In keeping with this, the streets, buildings, and parks tend to be named for magnates from the city’s manufacturing age: Frick, Mellon, Heinz, and especially Andrew Carnegie, who makes an ambivalent symbol for Pittsburgh. On the one hand, besides building and financing much of Pittsburgh’s industry, he endowed dozens of civic institutions in the city (and hundreds more around the country). On the other hand, he lived in Pittsburgh for less than two decades before moving to New York for good in 1867. Similarly, Pittsburgh’s newest attraction commemorates the work of a native who left the city as a young man and never returned.
The Andy Warhol Museum is a repository of the Prince of Pop’s best work, including early commercial illustrations; death and disaster paintings; enormous renderings of Liza, Liz, Marilyn, and Jackie; a series of works described as “synthetic polymer paint and urine on canvas”; film experiments; and re-creations of his late196Os installations, including a room filled with metallic-coated balloons that visitors love to bat around.

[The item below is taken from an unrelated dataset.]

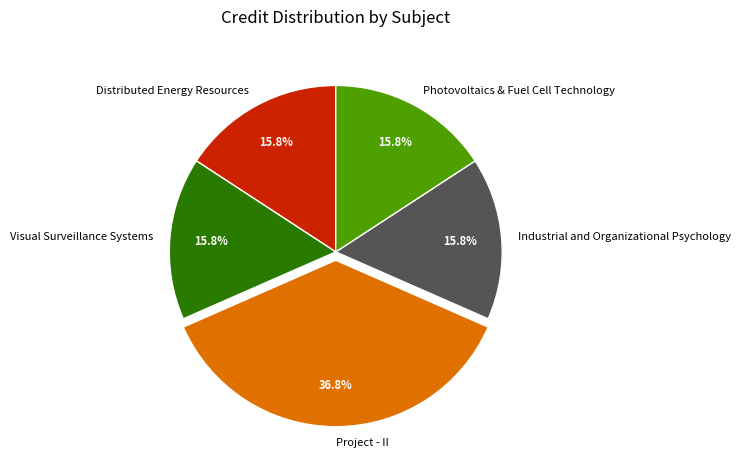

Is there any slice that represents more than half of the pie?

No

The museum works quite well even for a non-devotee; somehow, experiencing Warhol’s entire career in a few hours has much greater impact than watching him do the same thing over and over for twenty-five years.
A comparison of the Andy Warhol and Fort Pitt museums provides a neat summary of the old and new Pittsburgh. Fort Pitt is a TV baby’s nightmare: static dioramas and artifacts alongside wordy captions in a dimly lit cave. The Warhol, by contrast, is as brash as a rock video. The conscientious Fort Pitt Museum contains a good-size book’s worth of history, and it can make you feel vaguely guilty if you skip a map or sign. At the Warhol, on the other hand, you get the feeling that Andy is laughing at you if you take anything too seriously.

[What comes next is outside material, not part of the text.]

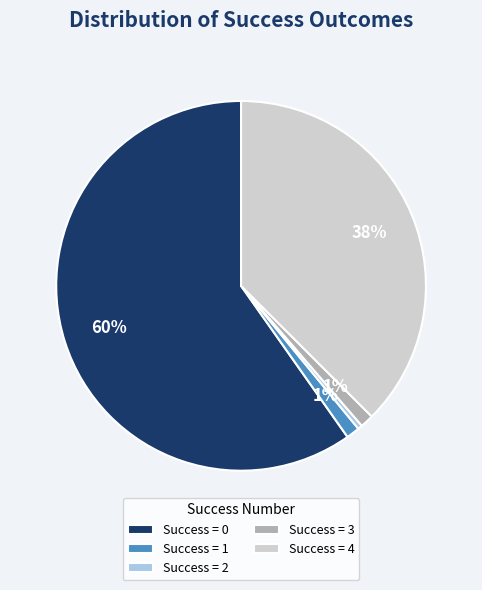

Between Success = 2 and Success = 0, which is larger?

Success = 0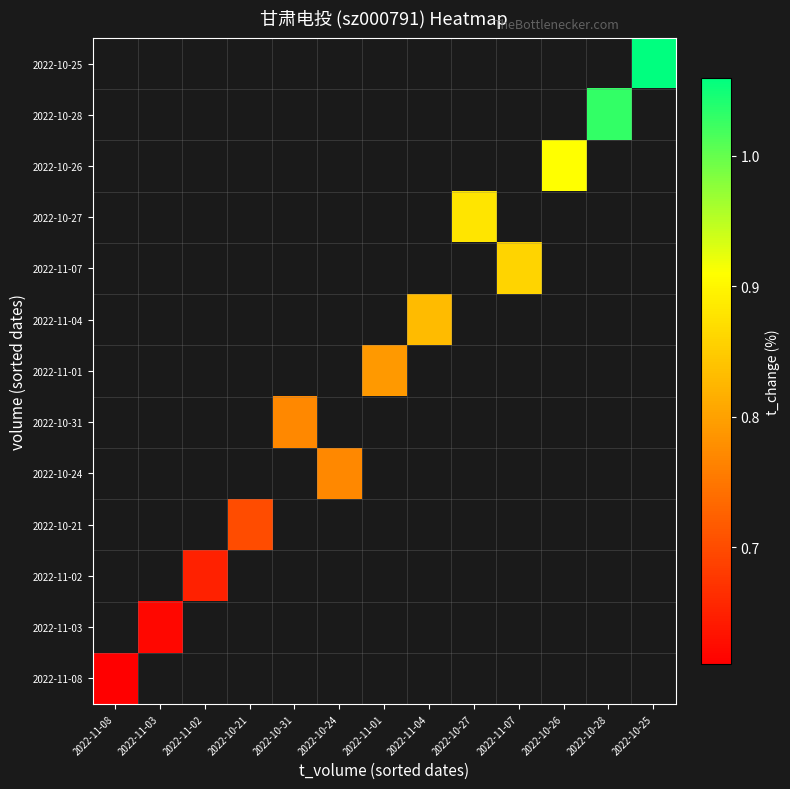

Count the number of data series in this chart.

13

Warhol’s museum is located on the North Side, a short, scenic walk or drive across the Allegheny from anywhere in downtown. (Pittsburgh’s steelmaking past shows up in its abundance of bridges; if the Sixth Street Bridge is closed for repairs, there are others at Seventh and Ninth, and more a few blocks away.) A second excursion to the North Side, in search of an 1850s neighborhood with streets named after Mexican War events, was less pleasant. The surrounding area was a succession of porno theaters, broken liquor bottles, debris-filled vacant lots, and all the other wearily familiar signs of urban decay. The Mexican War streets themselves contained a few nice old townhouses but nothing of particular note; outside of the opportunity to walk east on the south side of West North Avenue, there was little to interest a visitor.
That day’s Post-Gazette detailed a just-announced $41.8-million renewal plan for the very same neighborhood, with a legitimate theater slated to replace Super Erotic Action, and the usual assortment of offices, nice restaurants, and boutiques supplanting seedy bars, a boarded-up Masonic Hall, and the Original New York Quick Lunch. Clearly, Pittsburgh has no plans to rest on its laurels.

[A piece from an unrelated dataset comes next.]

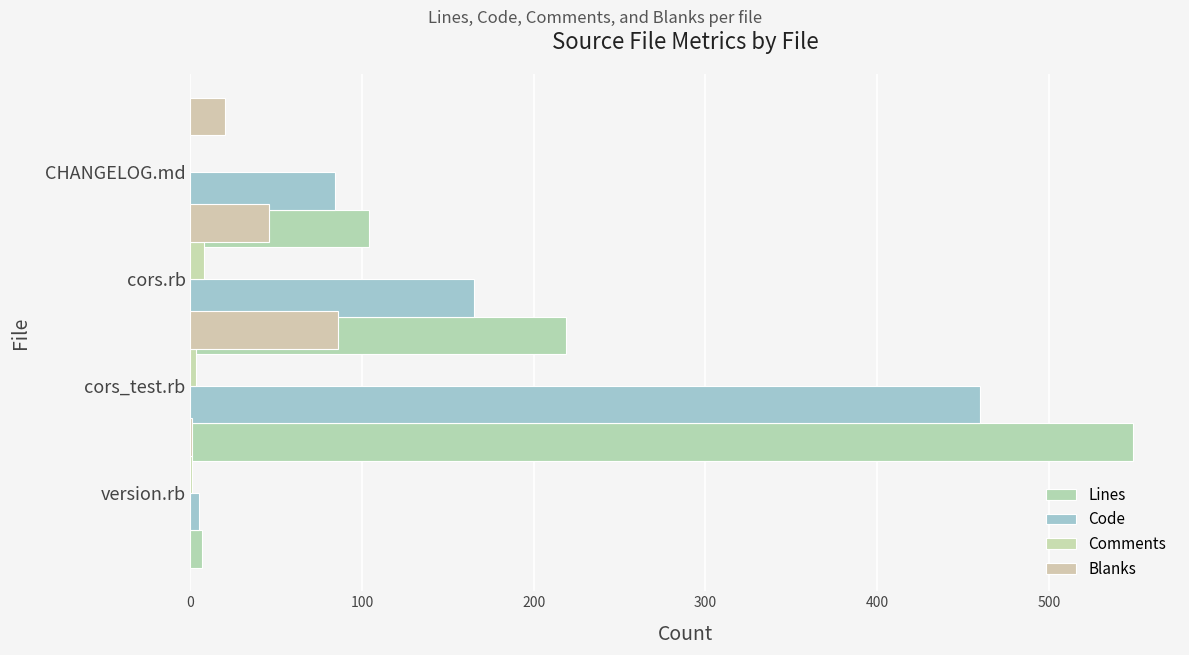

Which series has the largest range (max minus min)?

Lines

Such constant striving for improvement is what Pittsburgh has always been about. As early as the 1850s a traveler wrote: “There is a perfect mania here for improvements. Every day somebody commences to tear down an old house and put up a new one with an iron front.” By the 1880s, civic leaders were trying, with mixed success, “to correct architectural formlessness, to abate the smoke nuisance, and to improve housing and traffic conditions.” During its long industrial heyday the city’s discoveries and innovations in technology and finance were copied around the globe.
Today, having achieved a successful balance of urban bustle and smalltown intimacy, Pittsburgh continues its restless pursuit of livability. Through it all, the region’s eternal verities—family, church, the Steelers—have retained their hold on the populace, making for the sort of stability that quality-of-life surveys love. Yet stable as it is, Pittsburgh is a safe bet to keep on changing. The city’s history illustrates a basic truth that Andy Warhoi knew and the steel industry forgot: To be a success, you have to keep redefining yourself.